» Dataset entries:
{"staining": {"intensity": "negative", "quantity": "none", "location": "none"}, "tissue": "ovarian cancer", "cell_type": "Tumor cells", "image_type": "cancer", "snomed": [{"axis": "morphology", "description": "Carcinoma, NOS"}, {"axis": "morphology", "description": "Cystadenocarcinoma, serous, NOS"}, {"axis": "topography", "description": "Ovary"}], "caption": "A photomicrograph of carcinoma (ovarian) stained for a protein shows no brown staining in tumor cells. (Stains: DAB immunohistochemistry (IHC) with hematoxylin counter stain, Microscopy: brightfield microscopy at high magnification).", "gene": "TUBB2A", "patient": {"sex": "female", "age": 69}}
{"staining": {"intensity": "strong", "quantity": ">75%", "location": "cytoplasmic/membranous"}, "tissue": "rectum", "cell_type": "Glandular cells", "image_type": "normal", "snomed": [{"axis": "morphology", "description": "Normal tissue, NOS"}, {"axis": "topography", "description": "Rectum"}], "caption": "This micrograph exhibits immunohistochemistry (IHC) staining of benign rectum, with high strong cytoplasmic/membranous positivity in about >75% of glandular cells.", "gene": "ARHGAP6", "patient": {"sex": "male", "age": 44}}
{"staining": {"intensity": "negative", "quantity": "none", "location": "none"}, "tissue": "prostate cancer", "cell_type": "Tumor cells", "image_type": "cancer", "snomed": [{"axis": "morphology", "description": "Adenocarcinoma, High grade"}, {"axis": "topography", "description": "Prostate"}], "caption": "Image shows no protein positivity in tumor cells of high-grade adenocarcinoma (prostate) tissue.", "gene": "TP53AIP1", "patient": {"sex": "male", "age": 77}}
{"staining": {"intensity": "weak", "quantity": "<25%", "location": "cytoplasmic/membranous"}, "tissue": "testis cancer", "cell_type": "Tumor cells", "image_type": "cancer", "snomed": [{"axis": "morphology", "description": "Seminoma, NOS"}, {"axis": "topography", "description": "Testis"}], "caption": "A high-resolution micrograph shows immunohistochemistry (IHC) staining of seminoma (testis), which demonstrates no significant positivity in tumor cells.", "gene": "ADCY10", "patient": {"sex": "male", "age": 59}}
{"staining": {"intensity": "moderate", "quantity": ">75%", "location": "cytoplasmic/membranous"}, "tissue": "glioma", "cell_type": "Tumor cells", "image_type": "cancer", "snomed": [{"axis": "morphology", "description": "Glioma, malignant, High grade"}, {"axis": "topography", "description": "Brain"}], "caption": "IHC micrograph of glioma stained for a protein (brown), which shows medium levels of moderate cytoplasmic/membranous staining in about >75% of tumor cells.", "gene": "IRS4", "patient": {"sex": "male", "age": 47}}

» Problem to solve: Which lines of the data include "grade"? Copy each of them.

» Solution for this problem:
{"staining": {"intensity": "negative", "quantity": "none", "location": "none"}, "tissue": "prostate cancer", "cell_type": "Tumor cells", "image_type": "cancer", "snomed": [{"axis": "morphology", "description": "Adenocarcinoma, High grade"}, {"axis": "topography", "description": "Prostate"}], "caption": "Image shows no protein positivity in tumor cells of high-grade adenocarcinoma (prostate) tissue.", "gene": "TP53AIP1", "patient": {"sex": "male", "age": 77}}
{"staining": {"intensity": "moderate", "quantity": ">75%", "location": "cytoplasmic/membranous"}, "tissue": "glioma", "cell_type": "Tumor cells", "image_type": "cancer", "snomed": [{"axis": "morphology", "description": "Glioma, malignant, High grade"}, {"axis": "topography", "description": "Brain"}], "caption": "IHC micrograph of glioma stained for a protein (brown), which shows medium levels of moderate cytoplasmic/membranous staining in about >75% of tumor cells.", "gene": "IRS4", "patient": {"sex": "male", "age": 47}}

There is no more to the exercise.